[ASSIGNED TASK 1]
In the passage on California property taxes, what limit does Prop 13 place on yearly increases in California property tax?
[ASSIGNED TASK 2]
Rewrite the portion of the passage on California property taxes that starts with "There are also" and goes on through "low taxable value.", replacing "Prop 13" with "Proposition 13" wherever it occurs.
[ASSIGNED TASK 3]
Which counties does the passage on California property taxes name as covered by Proposition 90's inter-county transfers?

[SELECTED EXTRACT — start]

If a home buyer just purchased a $900,000 home, at 1.2%, their property taxes would be roughly $10,800 per year, (or $900 per month). Again, this is an approximate estimate but is usually pretty close to accurate. Although some say our property taxes in California are consistent with many other states, the fact that we have some of the highest property values in the country means we pay a lot in property taxes.
There are also exemptions that can effectively lower the property tax rate such as the Homeowner’s exemption for qualifying owner-occupied homes, veteran’s exemption, etc. (consult with your accountant or tax pro for details). Thanks to Prop 13, California property tax can increase by only 2 percent yearly or the rate of inflation, whichever is lower. One of the benefits of this structure is that people can reliably predict their property tax liability.
A downside of Prop 13 is that current homebuyers disproportionately foot California’s property taxes. The discrepancy in tax bills looking at someone that has owned their home for 20 years vs someone that just purchased is also why many longtime homeowners in California are reluctant to sell. They simply do not want to lose their property’s low taxable value.
What About Prop 60 and Prop 90?
Prop 60 and Prop 90 are similar laws to Proposition 19 related to property tax portability. They are current law until April 1st, 2021 at which point the tax portability aspects of Prop 19 will be the current law. Prop 60 and prop 90 attempted to address the issue of longtime homebuyers being reluctant to sell their homes due to their low tax basis. Both propositions allowed homeowners 55 or older (meeting several other criteria) to purchase a replacement of equal or lesser value and retain their prior home’s taxable value. Proposition 60 applied to qualifying purchases within the same county. Proposition 90 applied to inter-county transfers between a handful of counties including San Diego, Los Angeles, Orange, Riverside, San Mateo, and several others.

[SELECTED EXTRACT — finish]
[MATERIAL PROVIDED — start]

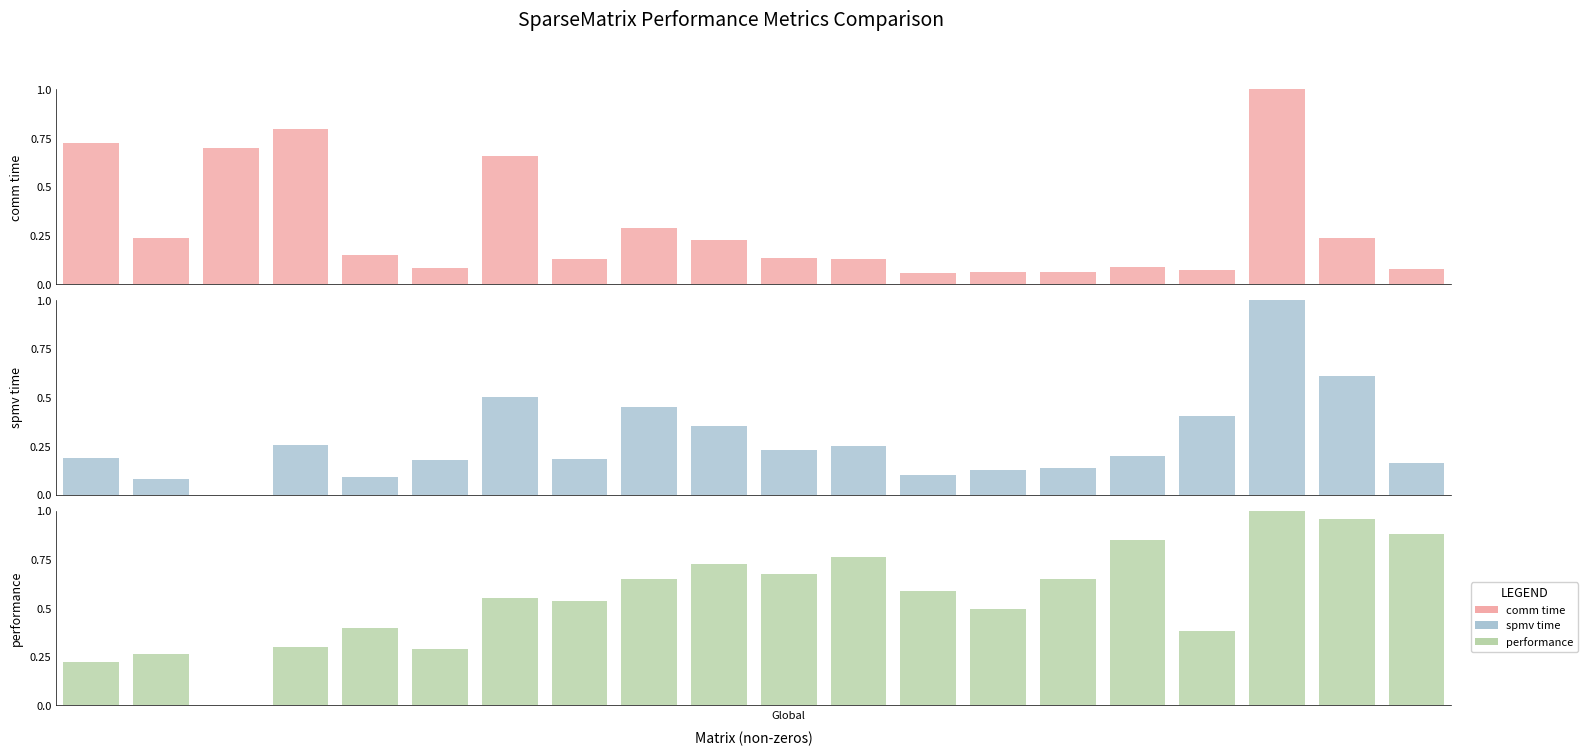

What is the maximum value shown in the chart?

1.0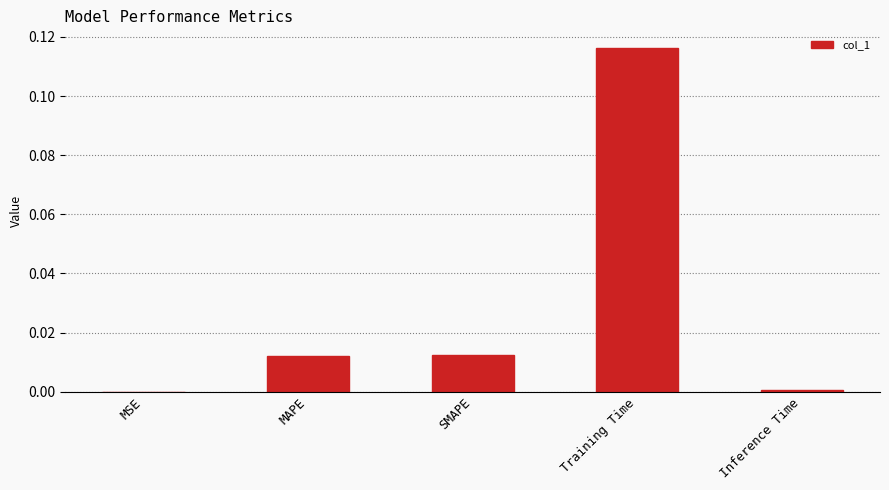

Which category has the highest value across all series?

Training Time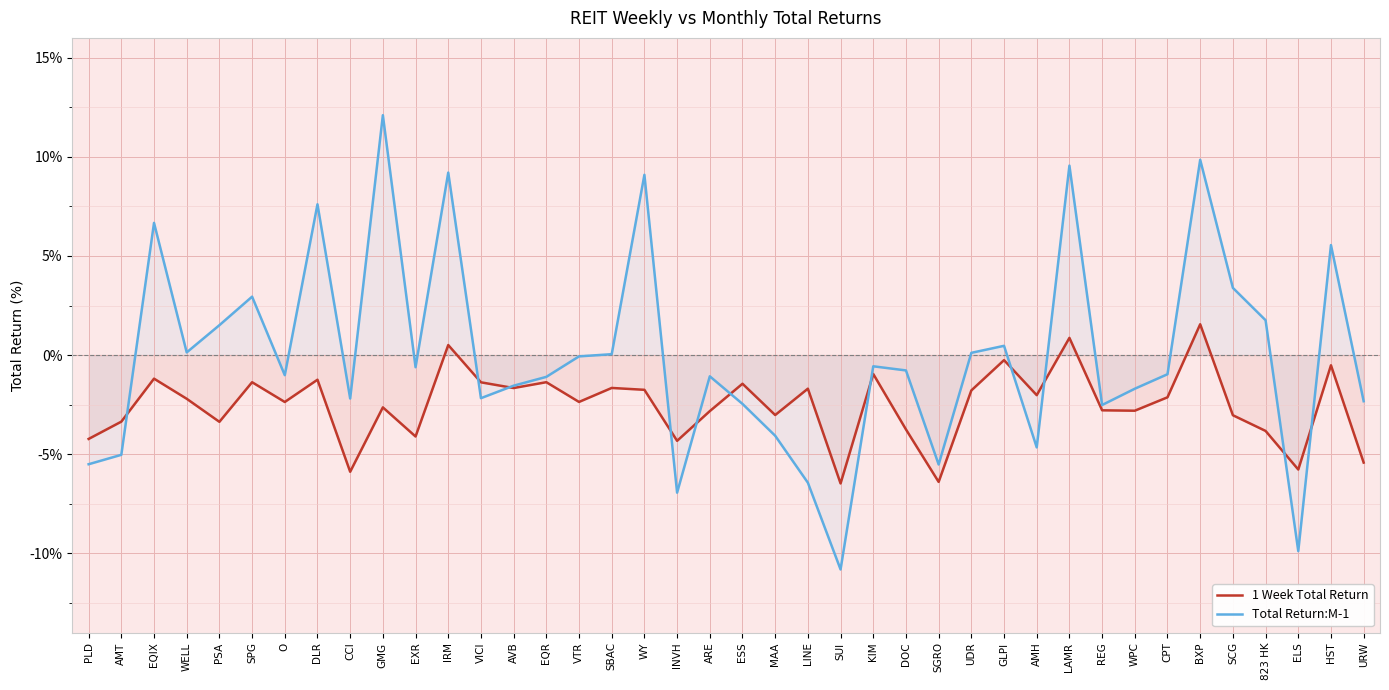

What is the greatest value displayed?

12.1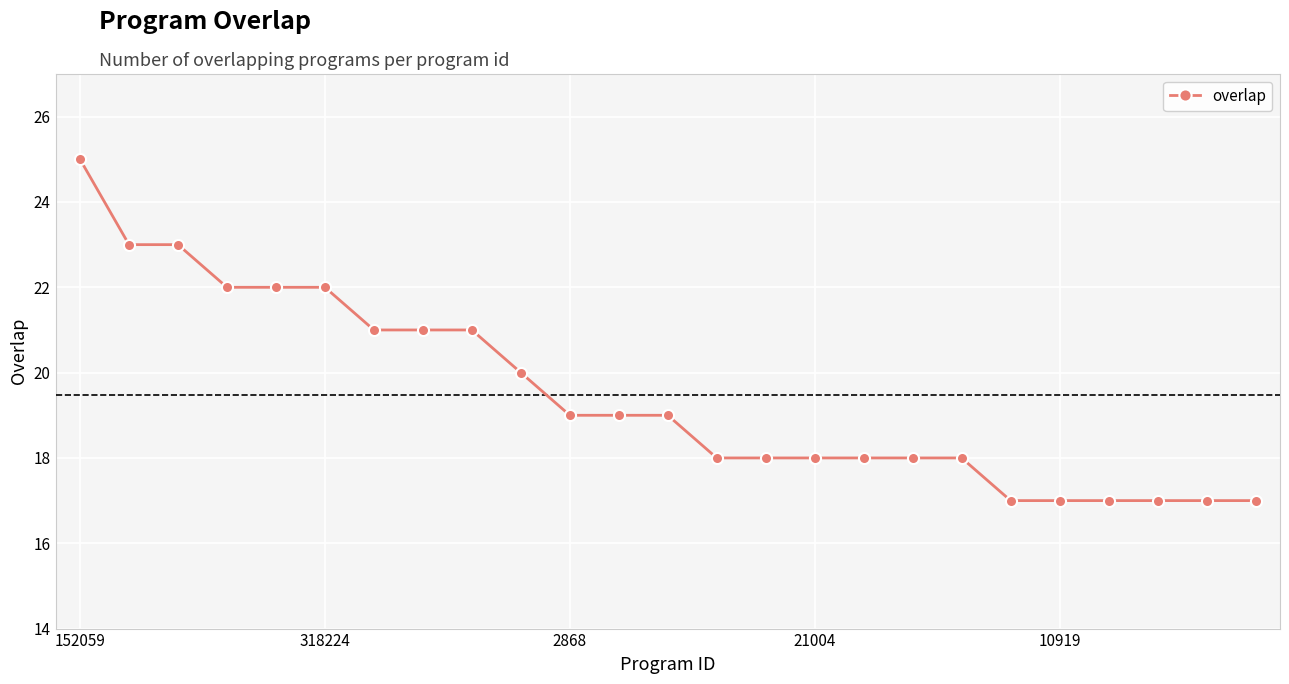

What is the greatest value displayed?

25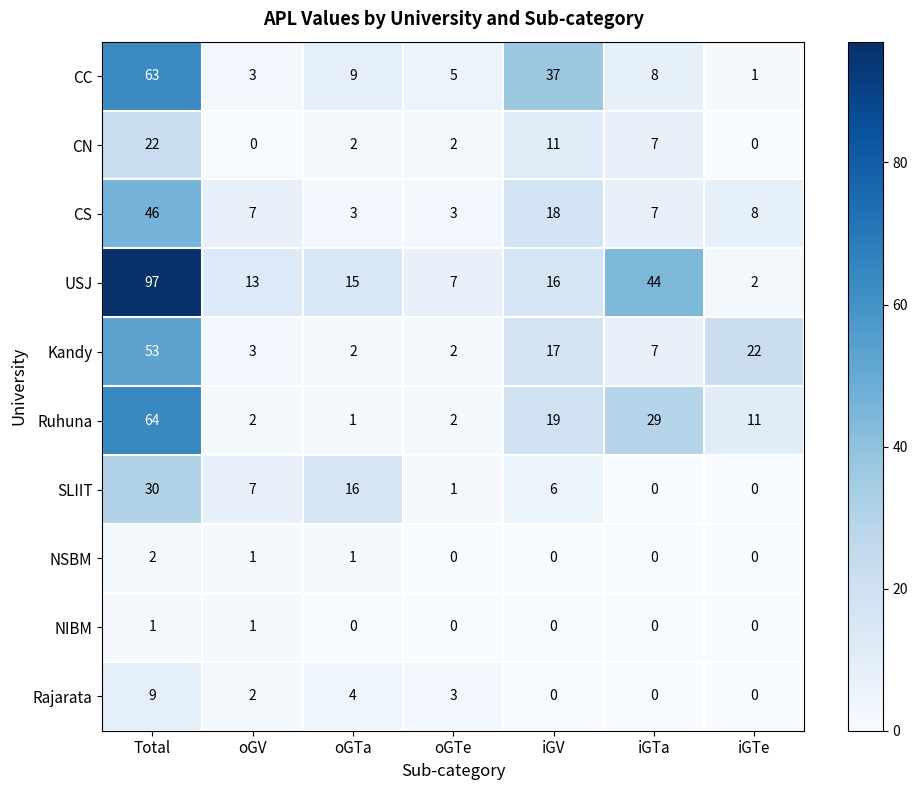

At which category is the sum across all series the highest?

Total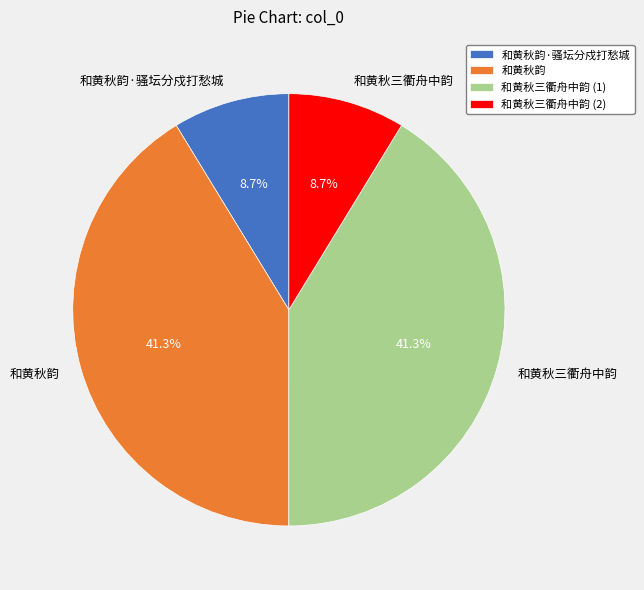

Does 和黄秋韵 represent more than half of the total?

No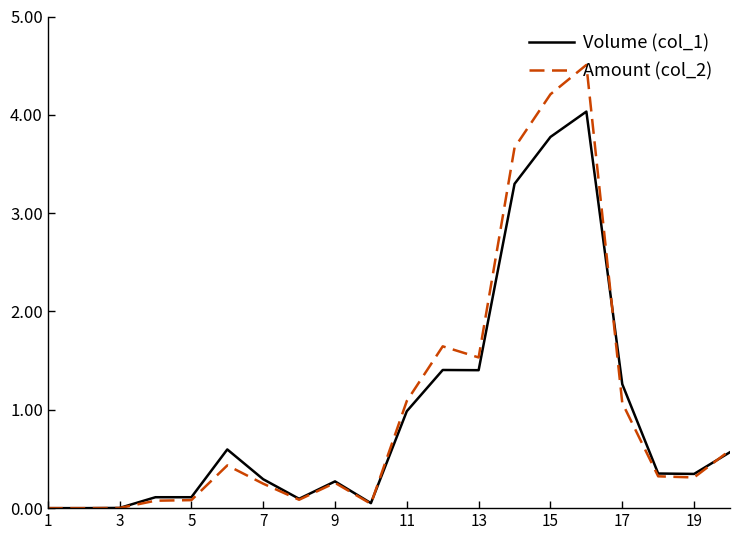

Which series has the largest range (max minus min)?

Amount (col_2)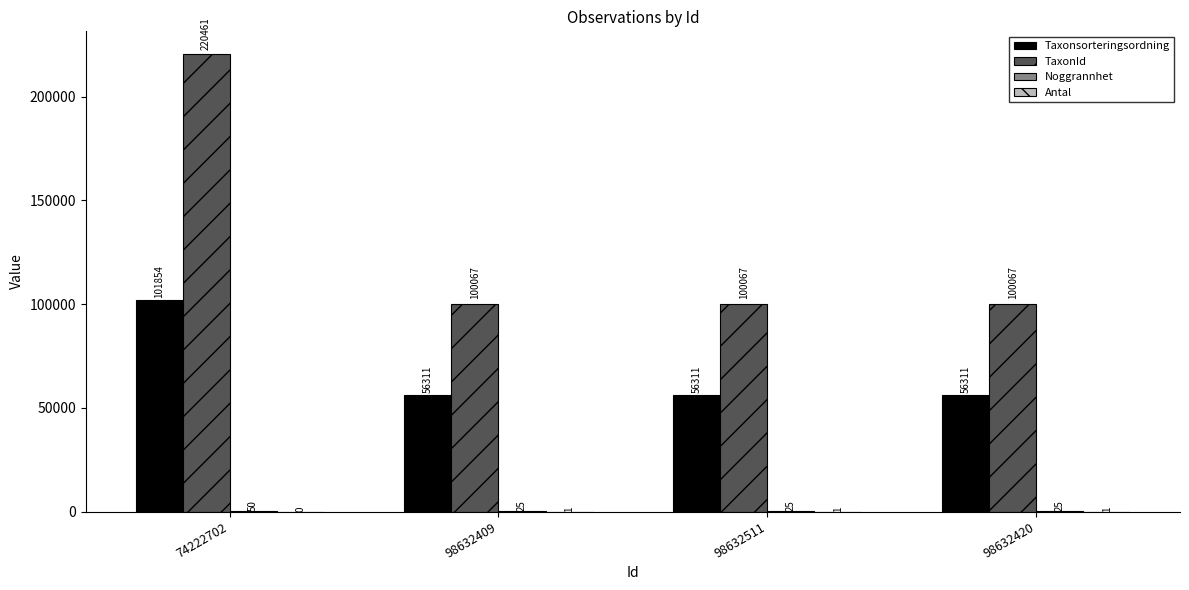

At which category is the sum across all series the highest?

74222702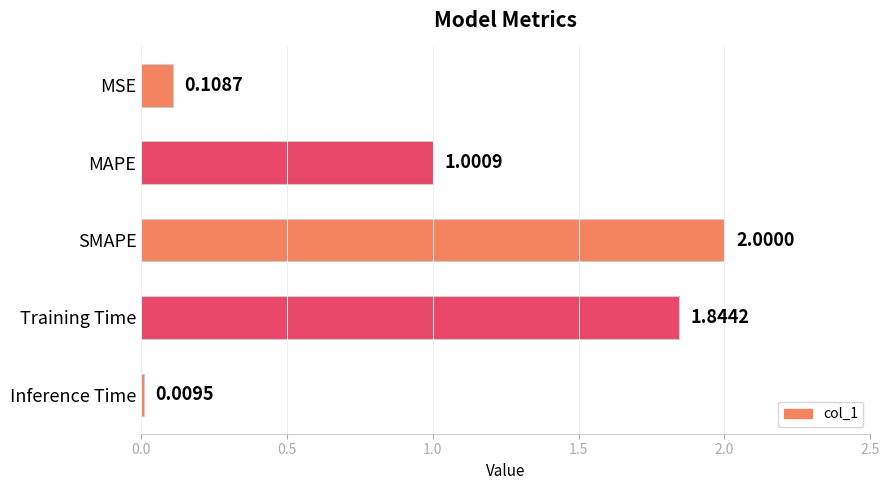

What is the label of the 1st bar from the bottom?

Inference Time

[MATERIAL PROVIDED — finish]

[OUTPUT 1]
It can increase by only 2 percent yearly or the rate of inflation, whichever is lower.

[OUTPUT 2]
There are also exemptions that can effectively lower the property tax rate such as the Homeowner’s exemption for qualifying owner-occupied homes, veteran’s exemption, etc. (consult with your accountant or tax pro for details). Thanks to Proposition 13, California property tax can increase by only 2 percent yearly or the rate of inflation, whichever is lower. One of the benefits of this structure is that people can reliably predict their property tax liability.
A downside of Proposition 13 is that current homebuyers disproportionately foot California’s property taxes. The discrepancy in tax bills looking at someone that has owned their home for 20 years vs someone that just purchased is also why many longtime homeowners in California are reluctant to sell. They simply do not want to lose their property’s low taxable value.

[OUTPUT 3]
San Diego, Los Angeles, Orange, Riverside, San Mateo